-- begin Page --

Billy Lynn’s Long Halftime Walk defends brotherly love.

"American heroism has a new face today," is the opening line of Ang Lee's extraordinary Billy Lynn's Long Halftime Walk. This Army solider (played by Joe Alwyn) isn't just another bright-eyed 19-year-old. As an Iraq War vet who returns home to Texas to participate in a Support-the-Troops tribute, Billy's pain-filled eyes intensify his youthful handsomeness. You see both loss and hope in Alwyn's face--a beautifully emotive performance that has been unfairly castigated by insensitive reviewers. Yet, the discerning film critic John Demetry (author of The Community of Desire: Selected Critical Writing) pointed out a fascinating resemblance between Alwyn's Billy and Brandon Teena, the gender-identity martyr whose life was memorialized in the film Boys Don't Cry. Bingo!

Lee searches Billy's face for signs of feeling--love, patriotism, regret, mourning and, again, love--that are familiar to all. This achievement reflects the sexual sophistication implied in Lee's previous films--from the gay rom-com The Wedding Banquet and the tragic Brokeback Mountain to the sexual ambiguity of Lust, Caution and Taking Woodstock. There are films with openly gay stances (Mysterious Skin, Beginners, Blue is the Warmest Color, The Imitation Game, Carol) that lack Lee's unifying sympathy.

Take the title Billy Lynn's Long Halftime Walk; set in 2004, it refers to the arduous trek toward self-knowledge and the compassion of shared experience that defines community, especially in the years since the Persian Gulf and Iraq Wars, plus the Don't Ask Don't Tell military policy and the release of Boys Don't Cry that happened in between the wars and brought gender issues to the mainstream. All that political and cultural turmoil--which has divided Americans--is the focus of Lee's drama. He responds to that division so as to heal it and unify gay, straight, transgender Americans through the pain, experience, and conviction in Billy's eyes.

-- end Page --

> _Short problem A_: Mark each statement about the film review yes or no, and quote the exact words from the review that decide it: (i) the film's story is set in 2004; (ii) Billy returns home to California; (iii) John Demetry is the author of The Community of Desire.
> _Short problem B_: Echo the part of the listing that opens with the line containing "red ellipse: moved 13 px down" and runs through the end of the listing, including both ends. Leave the pictures out of your answer.

-- begin Material shown --

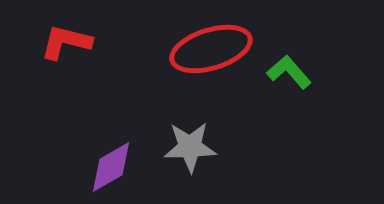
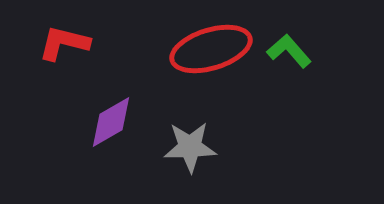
red L-shape: moved 2 px left, 1 px down
green L-shape: moved 21 px up
purple diamond: moved 45 px up
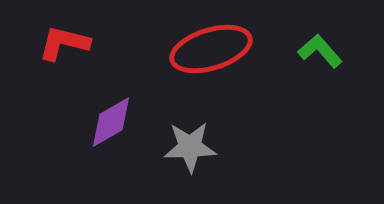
green L-shape: moved 31 px right
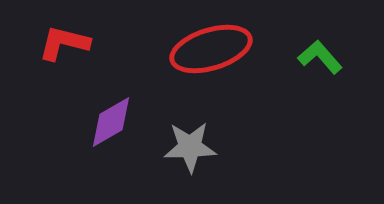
green L-shape: moved 6 px down
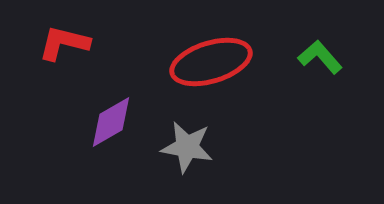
red ellipse: moved 13 px down
gray star: moved 3 px left; rotated 12 degrees clockwise
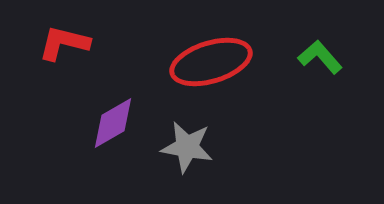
purple diamond: moved 2 px right, 1 px down
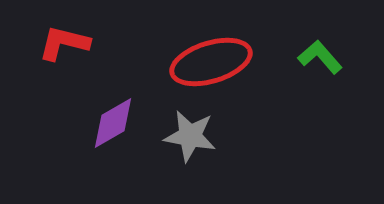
gray star: moved 3 px right, 11 px up
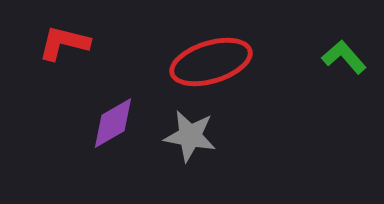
green L-shape: moved 24 px right
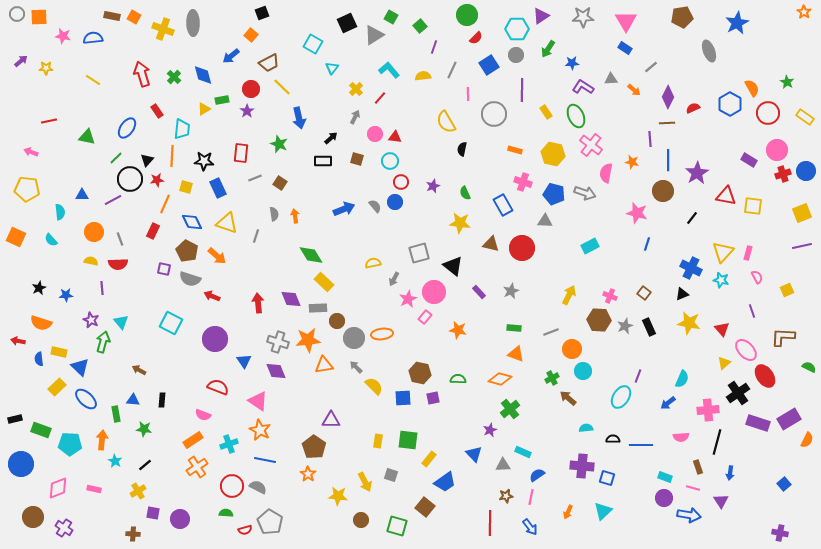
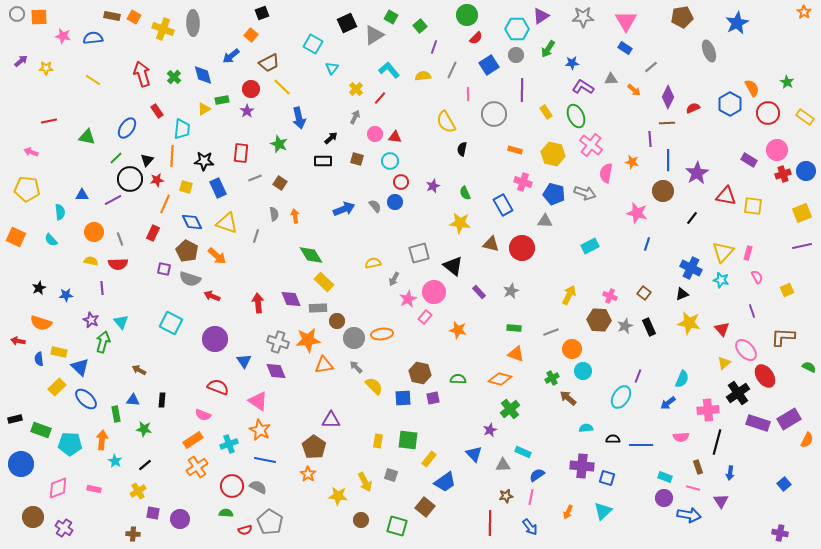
red rectangle at (153, 231): moved 2 px down
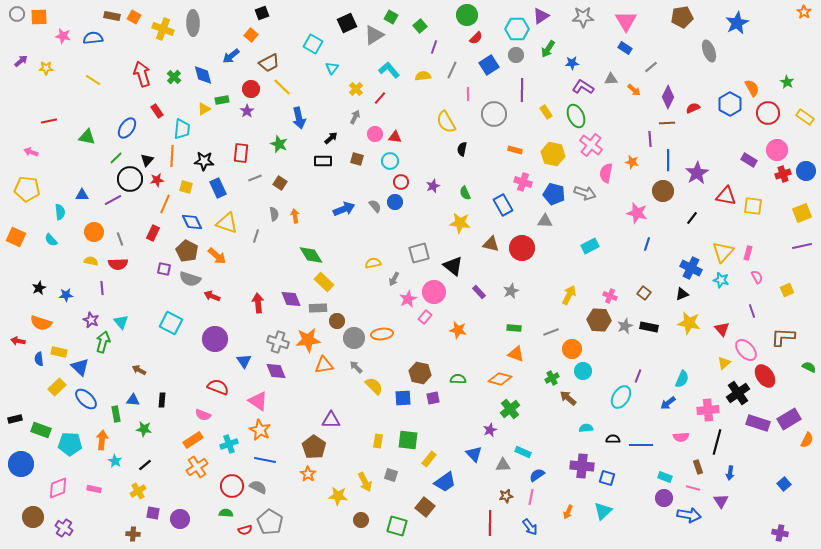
black rectangle at (649, 327): rotated 54 degrees counterclockwise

-- end Material shown --

> _Complete response A_:
(i) Yes: "set in 2004"
(ii) No: "returns home to Texas"
(iii) Yes: "author of The Community of Desire: Selected Critical Writing"

> _Complete response B_:
red ellipse: moved 13 px down
gray star: moved 3 px left; rotated 12 degrees clockwise
purple diamond: moved 2 px right, 1 px down
gray star: moved 3 px right, 11 px up
green L-shape: moved 24 px right
red rectangle at (153, 231): moved 2 px down
black rectangle at (649, 327): rotated 54 degrees counterclockwise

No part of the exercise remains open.